Tackling an “outdated” savings market
Stoa is launching into a UK savings market that it describes as “vast but outdated.” The company cites recent research showing that UK savers are sitting on more than £614billion in “spare cash” – a figure that has grown by a third since 2022.
This highlights a significant consumer preference for holding cash rather than investing, which the company attributes to risk aversion, lack of knowledge, inertia, or fear driven by inflation and recession. With around 15 million adults now holding excess cash, Stoa argues there is a clear lack of innovation and choice in the current system.
The company noted that in 2024, deposits in UK savings accounts exceeded £2trillion, yet most options for everyday savers remain limited to traditional accounts, ISAs, or fixed-term products that deliver modest, often-taxed returns which rarely beat inflation.
A “healthier alternative” to BNPL
Stoa is positioning its “save, we pay” model as a direct and “healthier alternative” to the credit-fuelled ‘buy-now, pay-later’ (BNPL) boom.
“BNPL makes you buy things you don’t need with the money you don’t have,” said Mike Saraswat, co-founder and chief executive officer of Stoa. “Stoa is the opposite. Our message is simple: you save, we pay. By turning savings into instant lifestyle rewards – from FT and Third Space to private club memberships and NordVPN – we’re making financial discipline feel as good as spending, but without the debt hangover.”
The platform works by having users deposit money into a ‘Stoa Pot’, which in turn immediately unlocks rewards. These rewards can be ongoing subscriptions like Netflix, Spotify, or Strava, or one-off perks such as flights, Amazon vouchers, Waitrose shopping, or Apple devices. The goal is to make the act of saving as “satisfying as spending.”
A “middle technology layer” for the savings ecosystem
Sam Goodenough, co-founder and chief technology officer of Stoa, described the concept as creating a “third destination” for consumers’ money.
“For years, UK consumers have only had two destinations for their money: spend it, or invest it,” said Goodenough. “But not everyone wants to invest, and spending – often fuelled by overconsumption — can create regret. Stoa creates a third destination: a place where savings are safe, measurable and instantly rewarding.”
Fundamentally, the Stoa platform is a smart “middle technology layer” designed to sit within the savings ecosystem, working with banks, building societies, merchants, and end customers. By connecting deposits directly to rewards, Stoa aims to enable financial institutions to engage customers in new ways, while simultaneously helping merchants acquire and retain those customers more effectively.
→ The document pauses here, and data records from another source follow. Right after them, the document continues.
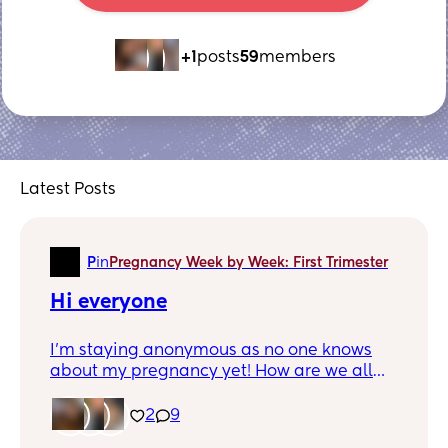
+1
posts
59
members
Latest Posts
P
in
Pregnancy Week by Week: First Trimester
Hi everyone
I’m staying anonymous as no one knows
about my pregnancy yet! How are we all
finding the news!
2
9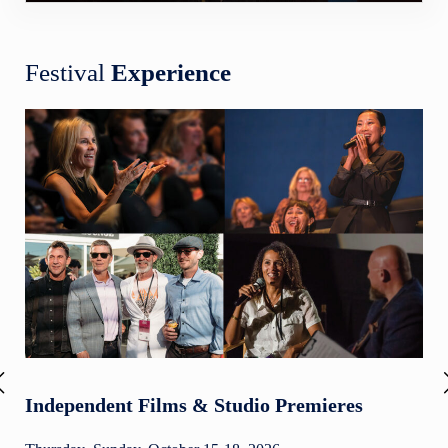
Festival
Experience
Independent Films & Studio Premieres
Guy Pantall, head of financial product architecture at Stoa, added: “As rates and consumer behaviour evolve, cash management needs to evolve too. The challenge is to make cash work harder without pushing people into investments they don’t want or debt they can’t afford. Stoa creates innovative ways for consumers and institutions alike to turn cash into real value — instantly and responsibly.”
Stoa was founded in 2022 with a mission to “make your savings power your lifestyle” by rewarding financial stability instead of debt.